In any case, our rootedness in need describes not only our common vulnerability, but also the distribution of capacity for agency in that situation. This means that obligation will be felt differently for different people. Such a sense of solidaristic obligation can be might be more realisable for those who have the luxury of living in rich, post-industrial societies. For those in poor industrialised societies, this sense of obligation will be felt less acutely and will be less realisable in any case.

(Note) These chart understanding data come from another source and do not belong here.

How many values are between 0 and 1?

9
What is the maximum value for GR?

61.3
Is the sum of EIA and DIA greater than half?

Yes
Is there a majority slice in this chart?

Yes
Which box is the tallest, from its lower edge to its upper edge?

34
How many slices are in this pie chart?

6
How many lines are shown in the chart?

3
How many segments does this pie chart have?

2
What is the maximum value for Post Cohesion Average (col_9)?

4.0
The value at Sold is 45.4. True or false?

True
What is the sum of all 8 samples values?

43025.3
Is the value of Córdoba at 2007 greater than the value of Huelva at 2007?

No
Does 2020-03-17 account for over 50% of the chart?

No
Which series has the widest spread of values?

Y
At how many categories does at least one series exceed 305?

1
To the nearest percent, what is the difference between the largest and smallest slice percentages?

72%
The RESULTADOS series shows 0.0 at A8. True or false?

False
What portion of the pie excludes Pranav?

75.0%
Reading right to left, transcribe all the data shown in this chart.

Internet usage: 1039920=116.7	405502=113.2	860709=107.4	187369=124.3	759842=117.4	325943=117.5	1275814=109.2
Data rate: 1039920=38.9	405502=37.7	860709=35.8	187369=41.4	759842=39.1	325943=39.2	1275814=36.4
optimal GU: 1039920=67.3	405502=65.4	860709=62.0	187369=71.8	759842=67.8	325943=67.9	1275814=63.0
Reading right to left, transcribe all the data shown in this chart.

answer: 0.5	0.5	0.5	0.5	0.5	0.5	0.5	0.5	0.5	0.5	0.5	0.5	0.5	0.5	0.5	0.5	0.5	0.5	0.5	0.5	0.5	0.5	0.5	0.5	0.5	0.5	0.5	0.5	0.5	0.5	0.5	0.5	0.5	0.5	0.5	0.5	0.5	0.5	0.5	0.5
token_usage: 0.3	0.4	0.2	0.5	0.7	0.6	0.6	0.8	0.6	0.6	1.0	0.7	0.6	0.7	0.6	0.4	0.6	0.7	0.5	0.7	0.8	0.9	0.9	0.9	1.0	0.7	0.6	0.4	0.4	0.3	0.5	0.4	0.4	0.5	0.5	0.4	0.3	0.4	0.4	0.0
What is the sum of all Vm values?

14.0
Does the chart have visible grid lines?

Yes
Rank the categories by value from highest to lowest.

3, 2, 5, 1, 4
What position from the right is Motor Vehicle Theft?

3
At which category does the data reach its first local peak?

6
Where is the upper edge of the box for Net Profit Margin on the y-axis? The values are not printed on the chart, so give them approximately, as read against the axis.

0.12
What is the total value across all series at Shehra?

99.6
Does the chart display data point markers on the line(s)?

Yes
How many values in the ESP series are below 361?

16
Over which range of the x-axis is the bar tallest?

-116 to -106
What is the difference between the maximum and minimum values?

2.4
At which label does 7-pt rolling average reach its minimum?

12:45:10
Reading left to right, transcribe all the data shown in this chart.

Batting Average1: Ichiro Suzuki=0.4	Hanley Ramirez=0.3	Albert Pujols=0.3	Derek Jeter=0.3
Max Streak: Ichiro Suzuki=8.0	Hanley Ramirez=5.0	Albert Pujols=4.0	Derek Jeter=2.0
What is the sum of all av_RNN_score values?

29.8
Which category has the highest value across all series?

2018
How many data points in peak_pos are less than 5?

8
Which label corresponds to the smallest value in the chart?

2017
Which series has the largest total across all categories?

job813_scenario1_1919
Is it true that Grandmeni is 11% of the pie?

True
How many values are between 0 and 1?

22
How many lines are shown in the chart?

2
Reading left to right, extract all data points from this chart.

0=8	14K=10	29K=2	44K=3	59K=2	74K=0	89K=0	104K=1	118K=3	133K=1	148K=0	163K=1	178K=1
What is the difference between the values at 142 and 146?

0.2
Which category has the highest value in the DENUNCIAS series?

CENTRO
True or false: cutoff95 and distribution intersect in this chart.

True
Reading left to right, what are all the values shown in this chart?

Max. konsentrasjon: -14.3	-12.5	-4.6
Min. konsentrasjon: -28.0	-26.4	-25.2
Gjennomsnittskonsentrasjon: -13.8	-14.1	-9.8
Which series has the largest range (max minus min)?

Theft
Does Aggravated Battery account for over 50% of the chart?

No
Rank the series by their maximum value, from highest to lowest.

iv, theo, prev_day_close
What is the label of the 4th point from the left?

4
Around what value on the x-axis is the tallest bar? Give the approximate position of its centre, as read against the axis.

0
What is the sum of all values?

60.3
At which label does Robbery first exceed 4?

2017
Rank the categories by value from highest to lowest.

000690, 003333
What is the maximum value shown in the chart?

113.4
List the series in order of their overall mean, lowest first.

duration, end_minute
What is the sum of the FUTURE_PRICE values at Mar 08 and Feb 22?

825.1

If indeed such a new structural substitution is possible, a further challenge I would pose is that we would need to ensure that this translation avoids the very problems that Veitch identifies in the existing prioritisation of freedom, reason and rights. He shows how the lofty rhetoric of a Kantian moral law is betrayed by the constitutively unequal distribution of who gets to participate in, and take reward from, the formulation of such law. But what is to prevent the same inequality emerging in the formulation of obligation focused upon the need of ecological sustainability? How can we address the same dominant, powerful and self-interested actors in this situation, whose power could then be concealed by this appeal to a common rootedness in environmental precarity? To distill the question further, are we seeking to get out of ideology, or will ideology—and its capacity to conceal inequality—simply be reconstituted in a new lexicon?